Producent felg aluminiowych ogłasza upadłość. Ta marka to legenda
Niemiecka firma BBS złożyła w sądzie dokumenty w celu wszczęcia postępowania upadłościowego. Legendarny producent felg od maja nie wypłaca pracownikom w Niemczech należnych wynagrodzeń.
Do sądu w Rottweil wpłynęły dokumenty mające na calu rozpoczęcie postępowania upadłościowego znanego producenta obręczy z lekkich stopów - firmy BBS. To marka legenda, od przeszło pół wieku dostarczająca obręcze producentom samochodów, ale również znana ze znakomitych produktów wykorzystywanych w sportach motorowych. Felgi BBS trafiały lub wciąż trafiają na pierwszy montaż do różnych modeli Audi, Bentleya, BMW, Forda, Mercedesa, czy Porsche. Od 2022 r. firma jest też dostawcą felg do bolidów Formuły 1.
Nie ma powodów do wyciągania tak daleko idących wniosków. To nie pierwszy raz, kiedy BBS ogłosił upadłość. Firma podejmowała takie kroki już w 2007, 2010, 2020 i 2023 r. Za każdym razem znajdował się inwestor, który decydował się na podtrzymanie życia legendy.
Tym razem jest podobnie. Jak informuje Auto Motor und Sport, nowym inwestorem jest firma ISH Management Services - należąca do tureckiego holdingu IS, który zatrudnia przeszło 20 tys. pracowników, ma 20 oddziałów w różnych sektorach gospodarki - od sieci restauracji fast-food, przez logistykę po produkcję dóbr konsumenckich. W czerwcu BBS Autotechnik GmbH przeniosło na nowego inwestora znaki towarowe i prawa do dystrybucji swoich produktów. Poprzednim inwestorem, który przejął firmę w 2021 r. było KW Automotive. Sytuacja jest skomplikowana, bo firma w maju i w czerwcu nie wypłaciła wynagrodzeń swoim pracownikom.
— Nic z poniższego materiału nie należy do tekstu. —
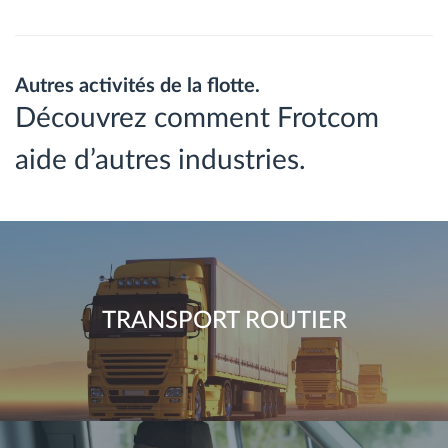
Autres activités de la flotte.
Découvrez comment Frotcom
aide d’autres industries.
TRANSPORT ROUTIER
W swoim oświadczeniu ISH Management Services zapewnia:
Ta deklaracja każe sądzić, że upadłość pozwoli nowemu inwestorowi na przeprowadzenie restrukturyzacji, która wyciągnie markę BBS z kłopotów i pozwoli na kontynuację działalności.
Jednocześnie dobiegają głosy, że BBS America i BBS Motorsports należące do BBS Japan są osobnymi przedsiębiorstwami, więc kontynuują działalność na dotychczasowych warunkach i upadłość niemieckiej centrali nie ma na nie wpływu.
Jak w wielu innych przypadkach - nazwa marki pochodzi od nazwisk jej założycieli i miejsca, w której powstała. W 1970 r. firmę założyli panowie Heinrich Baumgartner oraz Klaus Brand w szwarcwaldzkim Schiltach. To tam do dziś stoi pierwsza fabryka firmy, drugą w Niemczech otwarto w Herbolzheim.